* Task details *
Copy out the lines below exactly as they appear, leaving out the pictures.

* Supplied material *
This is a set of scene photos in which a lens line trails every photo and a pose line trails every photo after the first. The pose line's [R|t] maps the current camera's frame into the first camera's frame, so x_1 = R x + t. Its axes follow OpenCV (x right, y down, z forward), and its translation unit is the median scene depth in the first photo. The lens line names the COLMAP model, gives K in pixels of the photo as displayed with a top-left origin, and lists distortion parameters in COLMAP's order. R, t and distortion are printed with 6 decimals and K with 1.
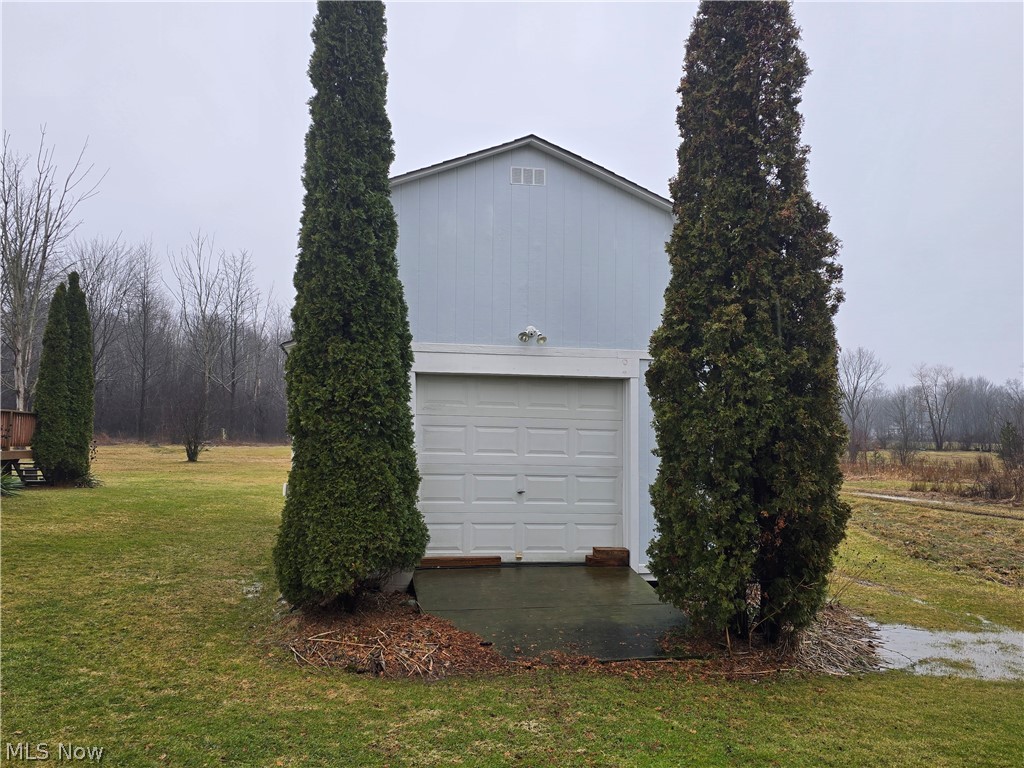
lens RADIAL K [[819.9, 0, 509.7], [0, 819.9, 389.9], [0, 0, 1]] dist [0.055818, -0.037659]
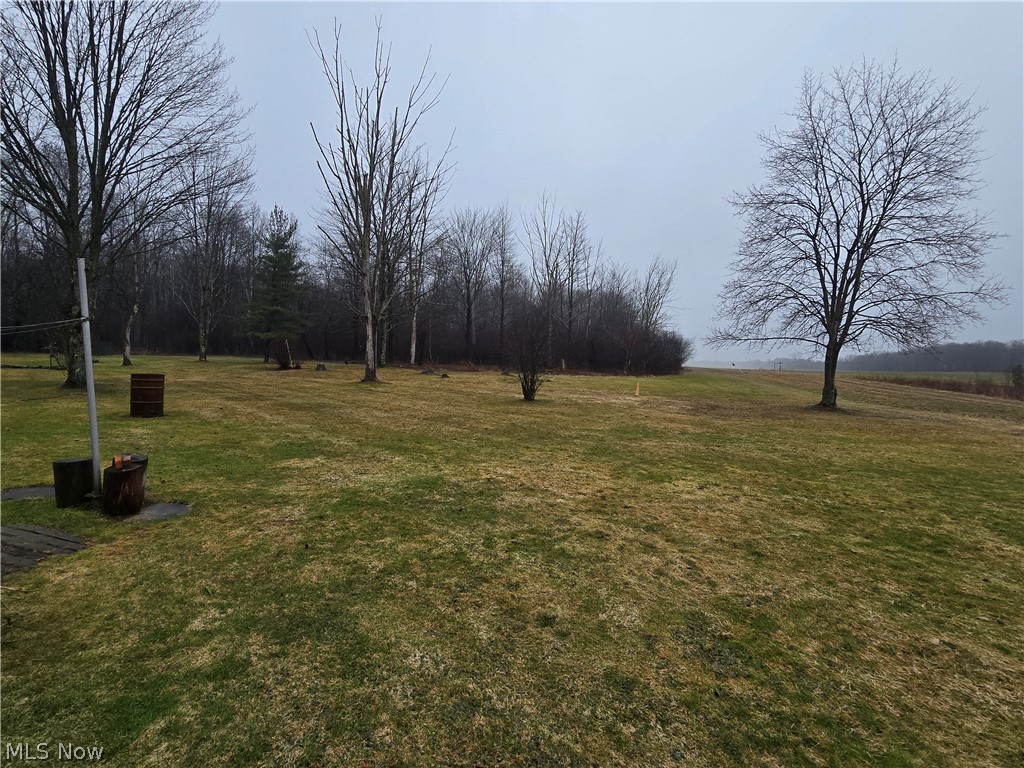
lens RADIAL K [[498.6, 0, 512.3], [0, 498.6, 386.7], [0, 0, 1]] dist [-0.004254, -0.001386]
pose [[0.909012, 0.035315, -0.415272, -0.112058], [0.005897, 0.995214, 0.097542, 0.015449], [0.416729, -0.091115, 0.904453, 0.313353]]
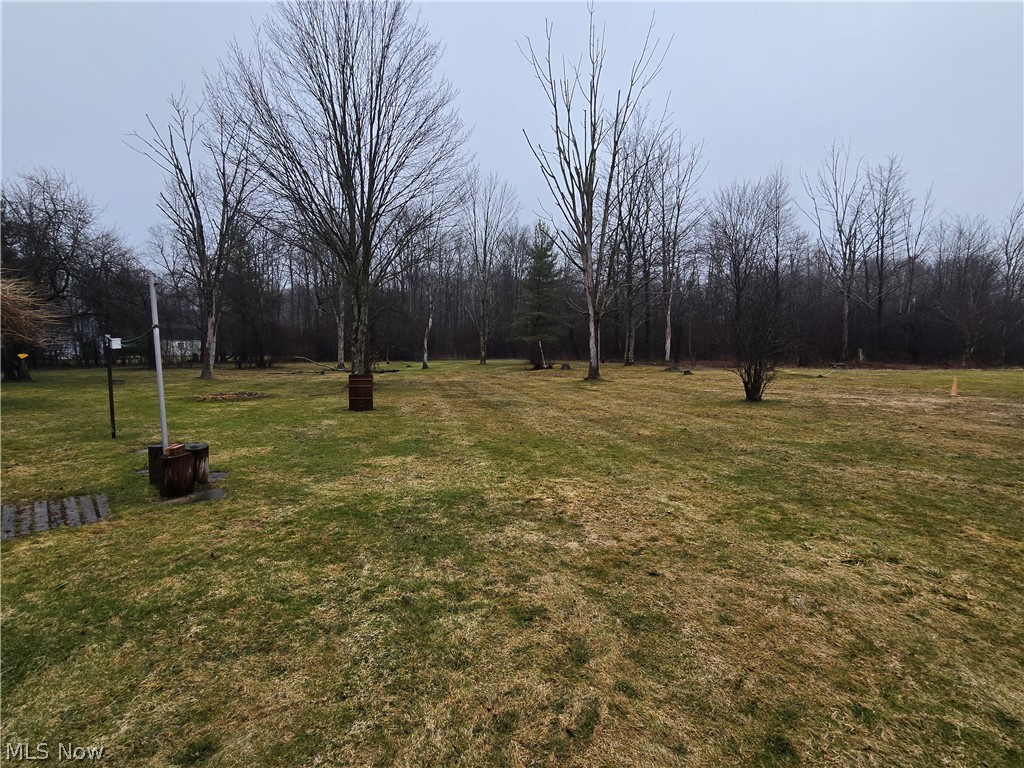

* Worked solution *
This is a set of scene photos in which a lens line trails every photo and a pose line trails every photo after the first. The pose line's [R|t] maps the current camera's frame into the first camera's frame, so x_1 = R x + t. Its axes follow OpenCV (x right, y down, z forward), and its translation unit is the median scene depth in the first photo. The lens line names the COLMAP model, gives K in pixels of the photo as displayed with a top-left origin, and lists distortion parameters in COLMAP's order. R, t and distortion are printed with 6 decimals and K with 1.
lens RADIAL K [[819.9, 0, 509.7], [0, 819.9, 389.9], [0, 0, 1]] dist [0.055818, -0.037659]
lens RADIAL K [[498.6, 0, 512.3], [0, 498.6, 386.7], [0, 0, 1]] dist [-0.004254, -0.001386]
pose [[0.909012, 0.035315, -0.415272, -0.112058], [0.005897, 0.995214, 0.097542, 0.015449], [0.416729, -0.091115, 0.904453, 0.313353]]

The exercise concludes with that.